Texte fourni >>
┄┄┄┄┄┄┄┄┄┄

Remercions , Mohamed Louizi pour son action de lanceur d’alerte, qui tweete ce jour en réveillant nos craintes concernant le plan de reforme de la loi de 1905.
La torpeur hivernale et la crise des gilets jaunes nous a éloignés de la question de l’aggiornamento de la loi de séparation qui est dans les tuyaux depuis la production par l’institut Montaigne d’un rapport sur l’islam en France. Ce rapport sert de base de lancement à tout un tas de propositions.
Il est clair que nous sommes passés à côté de quelque chose, mais grâce à l’incontournable Mohamed Louizi nous allons réparer cet impair ! Rappelons qu’il a besoin de soutien financier pour des déboires judiciaires liés à ces alertes, vous pouvez contribuer à ce soutien en cliquant sur celien.
Reprenons ! A la lecture de ce document, il apparait des éléments très très intéressants.
C’est en fin de texte et sous une codification particulière : faut-il aller plus loin ? Sous cette question, apparait plusieurs catégories de « réponses » possibles. Aggiornamento de la loi de 1905. Une mise à jour serait donc en question.
-Rappelons que la loi de 1905, dite de séparation des églises et de l’Etat, est la pièce maitresse de la République française. Elle sépare strictement le pouvoir temporel (l’Etat) et le pouvoir intemporel (LES églises). Chacun vit sa vie et personne ne se mêle de la vie de l’autre.
C’est un principe de base qui est la garantie bien française de la liberté de conscience. Il faut comprendre que cette loi a été pensée pour permettre l’expression de conscience individuelle et les mettre à l’abri des organisations qui collectivisent les croyances par le dogme.
Elle protège donc l’individu en rendant essentielle la liberté de conscience en n’en définissant pas les contours pour permettre un spectre large des opinions et ou des croyances. C’est le french secularism. La touche française de la laïcité. On comprend donc que toute modification de la loi, en minorant le champ d’action, met en péril cette première liberté qui est le cadre philosophique de la constitution.
Les cultes sont donc en théorie, cantonnés à l’extérieur de la marche de l’Etat et ne peuvent sous aucun prétexte être financés, reconnus, subventionnés. Le rôle de l’état étant de contrôler la légalité de l’expression cultuelle et de sécuriser l’exercice du culte. Depuis de nombreuses années nous assistons à la lente érosion de cet esprit laïque hérité de 1905 . Au point d’organiser des réunions politique dans des églises pour le grand débat national avec présence de sénateur et de conseiller régional. C’est dire le recul historique et philosophique des dernières années républicaines.

┄┄┄┄┄┄┄┄┄┄

Matériel fourni >>
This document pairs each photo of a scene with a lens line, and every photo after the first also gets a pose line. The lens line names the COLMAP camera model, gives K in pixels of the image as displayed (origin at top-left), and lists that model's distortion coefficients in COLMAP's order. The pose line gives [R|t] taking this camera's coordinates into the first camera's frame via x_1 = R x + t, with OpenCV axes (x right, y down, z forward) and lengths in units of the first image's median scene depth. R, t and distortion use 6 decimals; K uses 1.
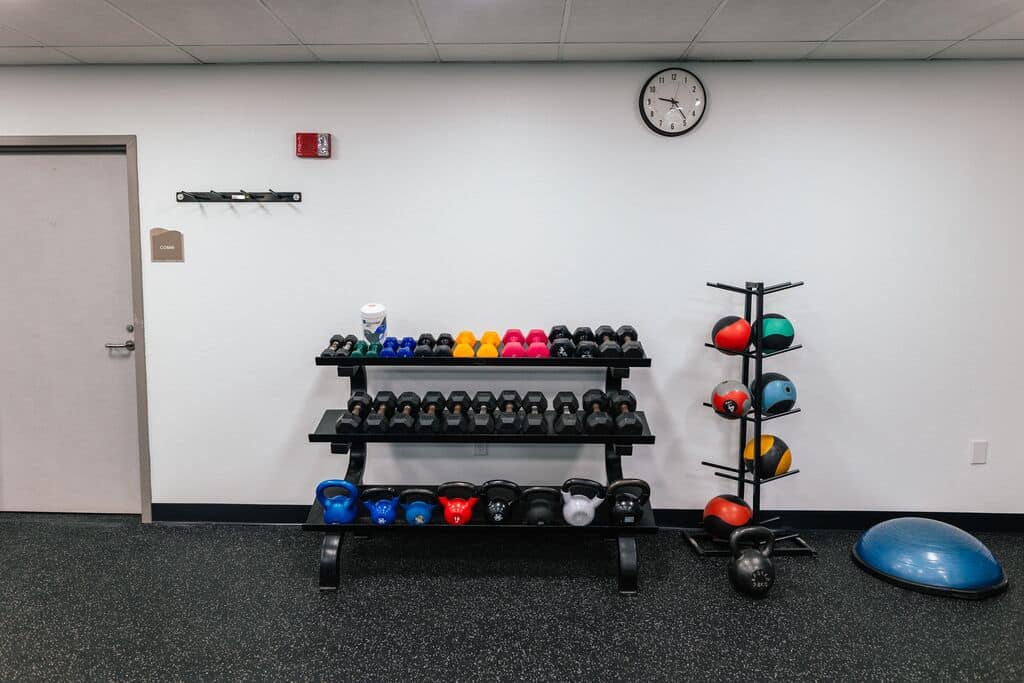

┄┄┄┄┄┄┄┄┄┄

Travail à faire >>
1 – Recopiez mot pour mot le passage du texte sur la loi de 1905 qui va de « Remercions , Mohamed » à « tas de propositions. ».
2 – Dans le texte sur la loi de 1905, quel institut a produit le rapport sur l'islam en France ?
Ce matériel provient d'une autre source que le texte.

Résultats obtenus >>
1 –
Remercions , Mohamed Louizi pour son action de lanceur d’alerte, qui tweete ce jour en réveillant nos craintes concernant le plan de reforme de la loi de 1905.
La torpeur hivernale et la crise des gilets jaunes nous a éloignés de la question de l’aggiornamento de la loi de séparation qui est dans les tuyaux depuis la production par l’institut Montaigne d’un rapport sur l’islam en France. Ce rapport sert de base de lancement à tout un tas de propositions.

2 – L'institut Montaigne.